* GOAL OF THE EXERCISE:
Would you restate each entry word for word, omitting the pictures?

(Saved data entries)
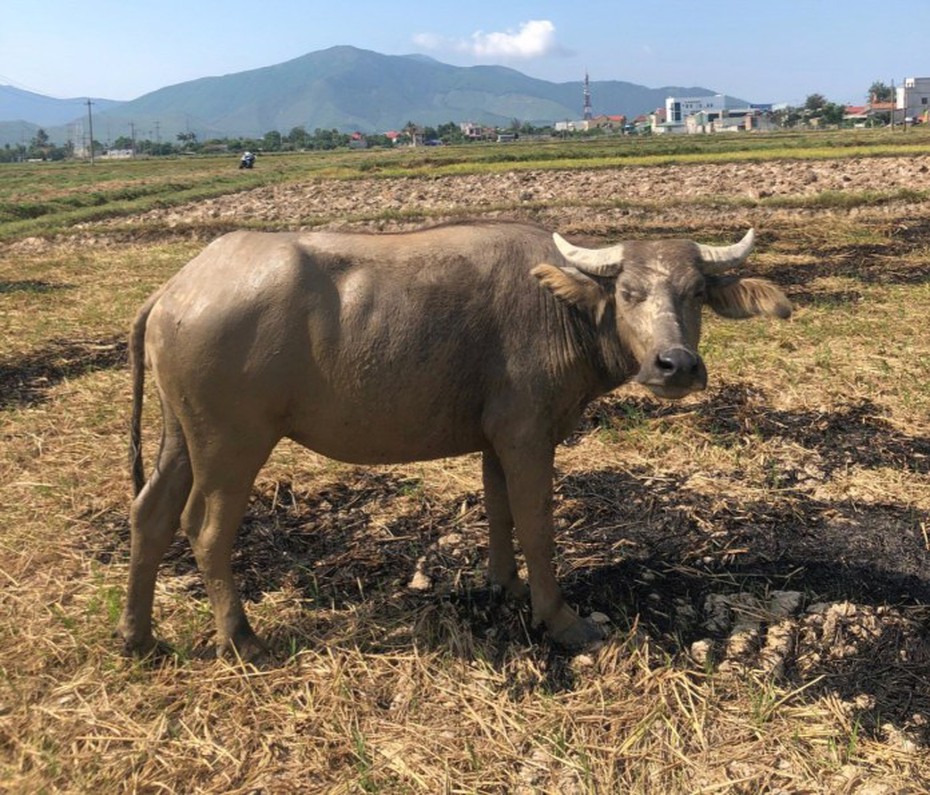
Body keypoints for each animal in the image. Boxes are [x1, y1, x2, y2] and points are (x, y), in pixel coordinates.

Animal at [114, 219, 784, 660]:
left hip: (182, 433)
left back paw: (138, 637)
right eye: (628, 293)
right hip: (234, 442)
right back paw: (242, 639)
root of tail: (176, 289)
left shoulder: (495, 438)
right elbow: (537, 524)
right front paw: (559, 618)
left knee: (151, 513)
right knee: (206, 530)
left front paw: (503, 585)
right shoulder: (528, 435)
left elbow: (498, 510)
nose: (676, 366)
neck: (562, 311)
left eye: (696, 293)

* ANSWER BELOW:
Body keypoints for each animal in the image. Boxes are [x1, y1, x2, y2] and points are (x, y), in pixel coordinates.

Animal at [114, 219, 784, 660]:
left hip: (182, 433)
left back paw: (138, 637)
right eye: (628, 293)
right hip: (234, 442)
right back paw: (242, 639)
root of tail: (176, 289)
left shoulder: (495, 438)
right elbow: (537, 524)
right front paw: (559, 618)
left knee: (151, 513)
right knee: (206, 530)
left front paw: (503, 585)
right shoulder: (528, 435)
left elbow: (498, 510)
nose: (676, 366)
neck: (562, 311)
left eye: (696, 293)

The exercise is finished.